For council, the situation posed a dilemma. Coun. Gwyn Sproule said she had gone to look at the properties and wanted to know how the problem arose in the first place.

“This has been mind-bending,” she said. “I just don’t know how we got to this…. People have built on hillsides before.”

Coun. Vickey Brown raised similar points and had questions about how excavation work during an earlier phase might have led to the current situation.

Searle said the work predated her tenure with the village but pointed out excavation from a previous phase to level backyards on a slope, which left behind a mass of extracted material. The builders then left it to the later phase to consider retaining walls on what are higher lots.

“Variances are required for each wall,” she said.

Courtney Simpson, manager of development services, said the village is making some changes to avoid this kind of situation in the future, including amending its building permit application form.
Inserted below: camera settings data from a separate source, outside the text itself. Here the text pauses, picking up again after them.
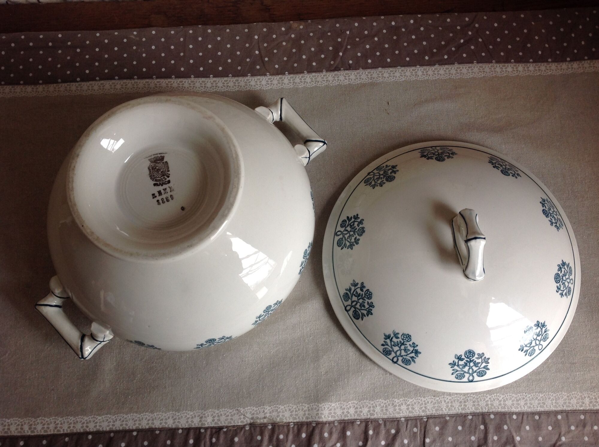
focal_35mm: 35
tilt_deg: -75.0
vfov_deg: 40.6
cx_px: 300
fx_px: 605
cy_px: 224
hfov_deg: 52.7
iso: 50
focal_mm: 4.28
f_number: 2.4
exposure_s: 1/15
This will require a grading plan for lots to show retaining walls and any that would need a variance.

“That’ll be identified right away,” she said.

Simpson said they will not need to change any bylaws to do this but simply put this process into practice.

“There’s the opportunity to go through that variance process before anything is built and to redesign a home, if that’s what’s needed,” she said.

Coun. Jesse Ketler asked about the responsibility of the developer versus the final property owner. She also pointed out there is an aesthetic issue with the walls for the neighbours below. The staff report notes the issue would come from a side wall not the rear walls.

She also asked what the repercussions would be for not approving the variance, such as whether the landowners of the retaining walls have to remove them or do a terraced landscape. Searle said if denied, the applicant would be limited to the 1.2m maximum and likely address the matter through terracing.

“I’m not sure there’s any right answer here,” Ketler responded.

Council passed motions to refer the variance requests for the properties to the advisory planning commission (APC).